START Dataset extract

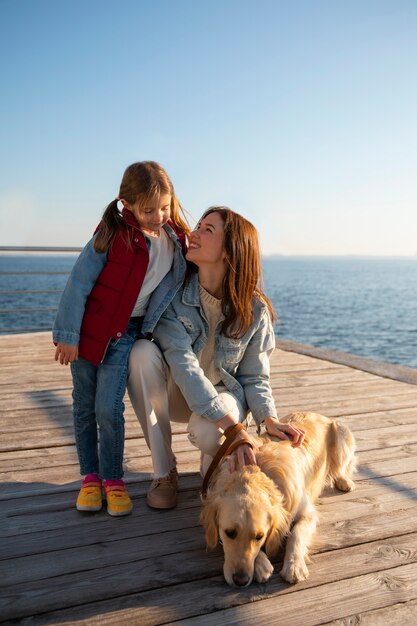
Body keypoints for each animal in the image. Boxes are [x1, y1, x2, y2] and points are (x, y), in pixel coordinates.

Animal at [200, 410, 356, 584]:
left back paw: (344, 481)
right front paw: (261, 564)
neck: (255, 470)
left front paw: (294, 566)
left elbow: (296, 533)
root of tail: (318, 414)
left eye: (259, 536)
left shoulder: (307, 513)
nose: (241, 580)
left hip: (342, 433)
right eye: (229, 533)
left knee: (341, 468)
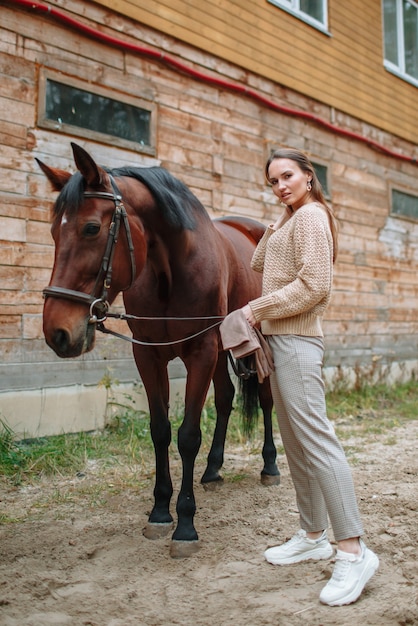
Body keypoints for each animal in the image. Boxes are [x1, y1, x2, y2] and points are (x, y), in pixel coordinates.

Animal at [37, 145, 280, 556]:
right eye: (54, 231)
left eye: (91, 228)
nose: (57, 332)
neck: (171, 270)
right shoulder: (150, 355)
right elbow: (161, 430)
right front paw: (160, 510)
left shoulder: (200, 352)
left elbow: (188, 436)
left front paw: (185, 524)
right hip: (222, 349)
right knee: (226, 398)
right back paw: (213, 470)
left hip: (255, 342)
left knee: (265, 400)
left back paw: (270, 466)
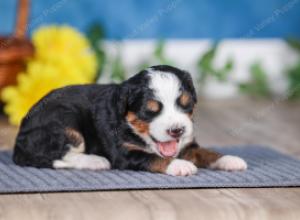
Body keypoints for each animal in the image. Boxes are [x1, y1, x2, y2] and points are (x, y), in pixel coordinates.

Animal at [12, 65, 246, 177]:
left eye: (186, 104)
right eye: (150, 111)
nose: (177, 130)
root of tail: (19, 143)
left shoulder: (187, 145)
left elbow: (206, 152)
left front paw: (230, 159)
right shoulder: (125, 153)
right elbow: (153, 158)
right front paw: (179, 165)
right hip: (63, 121)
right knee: (60, 156)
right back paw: (96, 161)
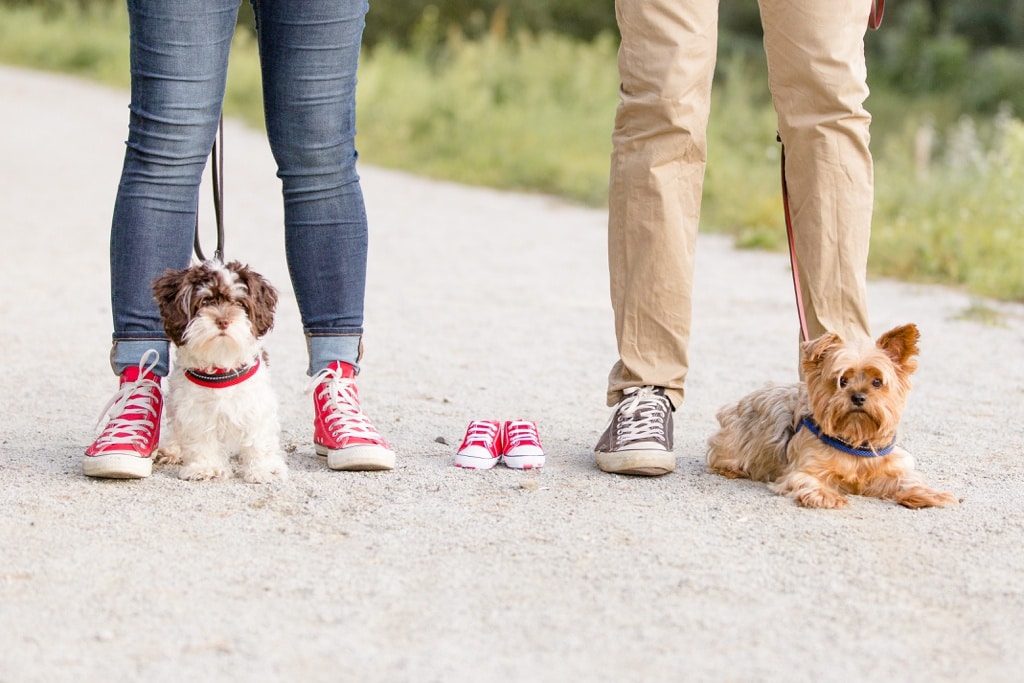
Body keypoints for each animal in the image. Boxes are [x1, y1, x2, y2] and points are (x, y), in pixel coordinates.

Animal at [149, 259, 284, 483]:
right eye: (204, 302)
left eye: (239, 303)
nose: (223, 321)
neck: (221, 363)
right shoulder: (194, 410)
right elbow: (200, 439)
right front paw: (206, 467)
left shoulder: (255, 404)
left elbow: (259, 438)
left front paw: (263, 469)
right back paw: (172, 449)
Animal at [708, 325, 954, 507]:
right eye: (842, 381)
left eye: (877, 382)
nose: (858, 397)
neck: (854, 439)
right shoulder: (803, 470)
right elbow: (807, 481)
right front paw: (826, 495)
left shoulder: (887, 469)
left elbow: (907, 481)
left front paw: (930, 494)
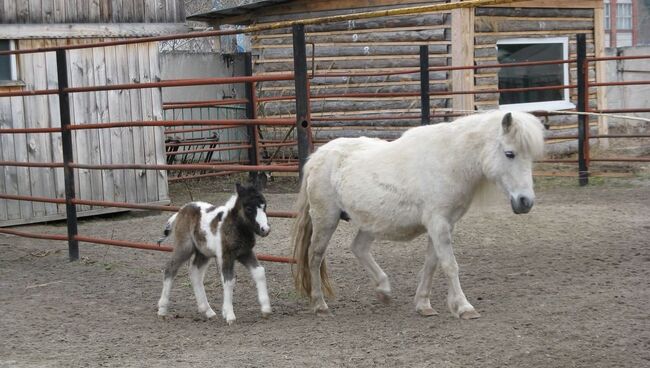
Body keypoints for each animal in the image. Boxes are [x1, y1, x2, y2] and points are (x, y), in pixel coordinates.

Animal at [156, 183, 270, 324]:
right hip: (184, 248)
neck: (235, 226)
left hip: (203, 253)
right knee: (170, 269)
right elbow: (229, 280)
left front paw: (266, 309)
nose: (265, 230)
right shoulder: (226, 255)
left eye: (264, 206)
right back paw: (162, 310)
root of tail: (180, 211)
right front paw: (229, 315)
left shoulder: (245, 253)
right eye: (249, 208)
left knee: (195, 273)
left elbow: (259, 272)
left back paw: (207, 311)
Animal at [292, 110, 544, 320]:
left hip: (370, 223)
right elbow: (449, 264)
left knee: (358, 248)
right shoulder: (439, 224)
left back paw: (383, 290)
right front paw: (464, 307)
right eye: (509, 154)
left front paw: (424, 304)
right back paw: (320, 304)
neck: (449, 161)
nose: (525, 201)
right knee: (315, 257)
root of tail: (317, 157)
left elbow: (432, 263)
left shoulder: (443, 225)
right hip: (326, 220)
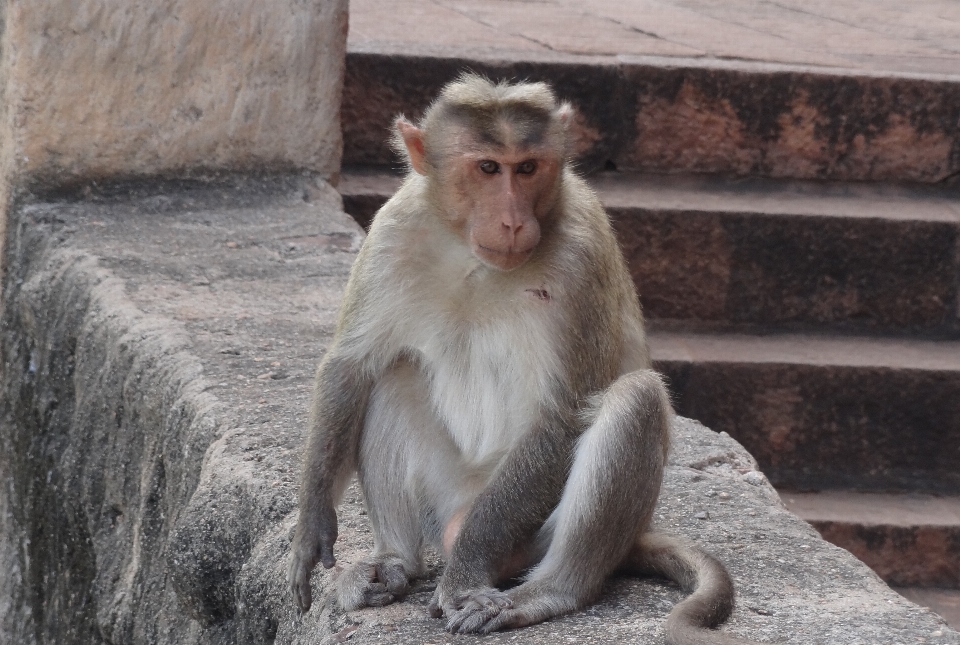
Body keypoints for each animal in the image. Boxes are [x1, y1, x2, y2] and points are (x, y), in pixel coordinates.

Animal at [288, 73, 752, 640]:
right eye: (489, 168)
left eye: (528, 168)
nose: (511, 222)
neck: (472, 255)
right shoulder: (394, 227)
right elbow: (352, 366)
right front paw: (311, 526)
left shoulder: (581, 252)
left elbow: (561, 416)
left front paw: (463, 579)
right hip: (446, 494)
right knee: (394, 372)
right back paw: (395, 561)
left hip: (530, 535)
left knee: (636, 398)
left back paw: (549, 590)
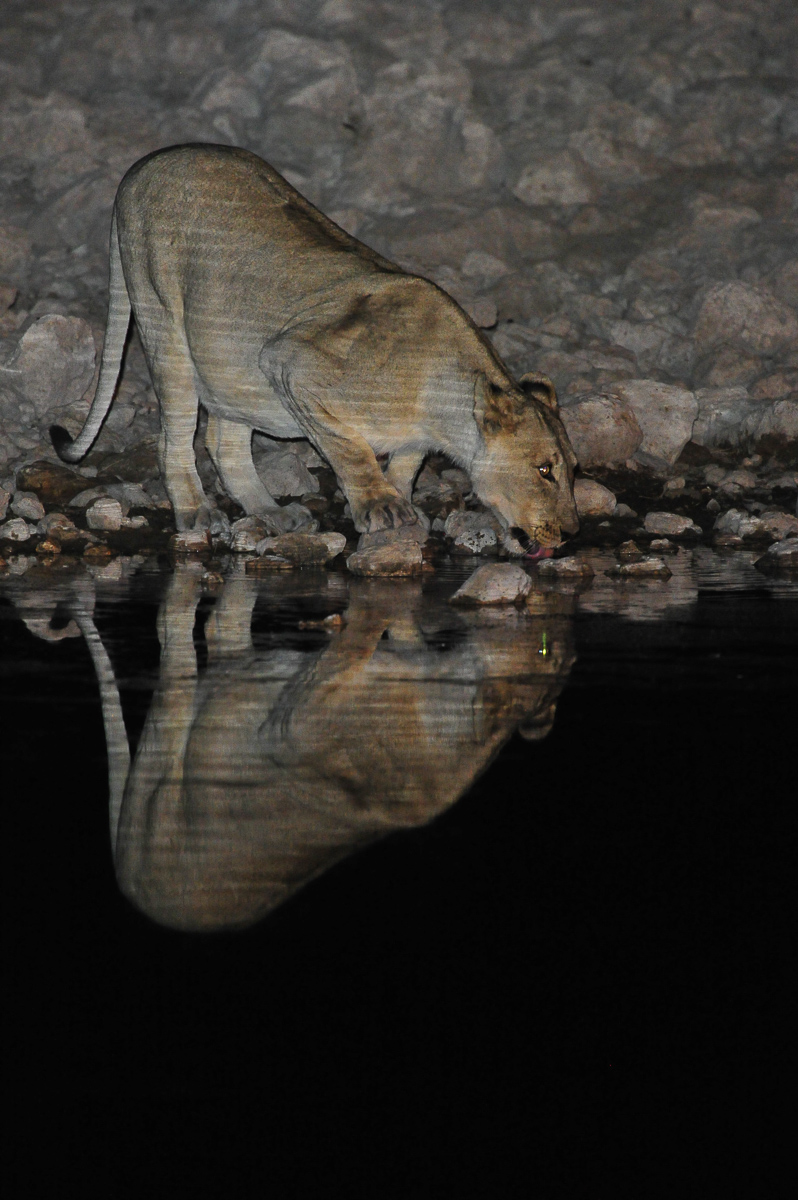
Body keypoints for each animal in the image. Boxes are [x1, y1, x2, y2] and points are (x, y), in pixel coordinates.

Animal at [53, 144, 578, 554]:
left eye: (573, 470)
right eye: (544, 470)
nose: (573, 532)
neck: (440, 409)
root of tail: (146, 162)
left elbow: (407, 460)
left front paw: (402, 498)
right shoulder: (290, 362)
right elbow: (348, 448)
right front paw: (380, 506)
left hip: (228, 358)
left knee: (223, 441)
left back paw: (271, 513)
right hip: (162, 314)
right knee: (176, 437)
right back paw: (198, 512)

END Dataset extract

Exercise requirements: No picture belongs in the copy. Print every entry above exactly as it stands.

Task answer:
Body keypoints for each animal in the image. Boxes are [x1, y1, x2, y2] and points are (x, y), in pixel coordinates.

Animal at [200, 410, 356, 584]:
left back paw: (344, 481)
right front paw: (261, 564)
neck: (255, 470)
left front paw: (294, 566)
left elbow: (296, 533)
root of tail: (318, 414)
left eye: (259, 536)
left shoulder: (307, 513)
nose: (241, 580)
left hip: (342, 433)
right eye: (229, 533)
left knee: (341, 468)
Body keypoints for each animal in the image. Boxes are [x1, y1, x2, y2] and points are (x, y), in pixel coordinates.

Animal at [37, 145, 280, 556]:
right eye: (54, 231)
left eye: (91, 228)
nose: (57, 332)
neck: (171, 270)
right shoulder: (150, 355)
right elbow: (161, 430)
right front paw: (160, 510)
left shoulder: (200, 352)
left elbow: (188, 436)
left front paw: (185, 524)
right hip: (222, 349)
right knee: (226, 398)
right back paw: (213, 470)
left hip: (255, 342)
left knee: (265, 400)
left back paw: (270, 466)
Body keypoints for each animal in the image. Boxes are [x1, y1, x2, y2] and points are (x, y), in pixel coordinates.

Animal at [12, 65, 246, 177]:
left eye: (186, 104)
right eye: (150, 111)
nose: (177, 130)
root of tail: (19, 143)
left shoulder: (187, 145)
left elbow: (206, 152)
left front paw: (230, 159)
right shoulder: (125, 153)
right elbow: (153, 158)
right front paw: (179, 165)
right hip: (63, 121)
right knee: (60, 156)
right back paw: (96, 161)
Body keypoints for each animal in the image. Boxes are [x1, y1, x2, y2] and points are (x, y), in pixel coordinates.

Animal at [149, 259, 284, 483]:
right eye: (204, 302)
left eye: (239, 303)
nose: (223, 321)
neck: (221, 363)
right shoulder: (194, 410)
right elbow: (200, 439)
right front paw: (206, 467)
left shoulder: (255, 404)
left elbow: (259, 438)
left front paw: (263, 469)
right back paw: (172, 449)
Animal at [708, 325, 954, 507]:
right eye: (842, 381)
left eye: (877, 382)
nose: (858, 397)
neck: (854, 439)
right shoulder: (803, 470)
right elbow: (807, 481)
right front paw: (826, 495)
left shoulder: (887, 469)
left elbow: (907, 481)
left front paw: (930, 494)
Body keypoints for each animal in the image. Boxes are [x1, y1, x2, y2] and points are (x, y), in pixel coordinates.

Animal at [156, 183, 270, 324]:
right hip: (184, 248)
neck: (235, 226)
left hip: (203, 253)
right knee: (170, 269)
right elbow: (229, 280)
left front paw: (266, 309)
nose: (265, 230)
right shoulder: (226, 255)
left eye: (264, 206)
right back paw: (162, 310)
root of tail: (180, 211)
right front paw: (229, 315)
left shoulder: (245, 253)
right eye: (249, 208)
left knee: (195, 273)
left elbow: (259, 272)
left back paw: (207, 311)
Animal at [292, 110, 544, 320]:
left hip: (370, 223)
right elbow: (449, 264)
left knee: (358, 248)
right shoulder: (439, 224)
left back paw: (383, 290)
right front paw: (464, 307)
right eye: (509, 154)
left front paw: (424, 304)
right back paw: (320, 304)
neck: (449, 161)
nose: (525, 201)
right knee: (315, 257)
root of tail: (317, 157)
left elbow: (432, 263)
left shoulder: (443, 225)
right hip: (326, 220)
Body keypoints for each animal in the image. Boxes are [x1, y1, x2, y2] and points are (x, y), in pixel coordinates.

Animal at [288, 73, 752, 640]:
right eye: (489, 168)
left eye: (528, 168)
nose: (511, 222)
neck: (472, 255)
right shoulder: (394, 227)
right elbow: (352, 366)
right front paw: (311, 526)
left shoulder: (581, 252)
left elbow: (561, 416)
left front paw: (463, 579)
right hip: (446, 494)
right knee: (394, 372)
right back paw: (395, 561)
left hip: (530, 535)
left knee: (636, 398)
left back paw: (549, 590)
Body keypoints for each animal in the image. Boxes are [x1, y1, x2, y2] and points are (x, y), in pixel coordinates.

Animal at [53, 144, 578, 554]:
left eye: (573, 470)
right eye: (544, 470)
nose: (573, 532)
neck: (440, 409)
root of tail: (146, 162)
left elbow: (407, 460)
left front paw: (402, 498)
right shoulder: (290, 362)
right elbow: (348, 448)
right front paw: (380, 506)
left hip: (228, 358)
left knee: (223, 441)
left back paw: (271, 513)
right hip: (162, 314)
right knee: (176, 437)
right back paw: (198, 512)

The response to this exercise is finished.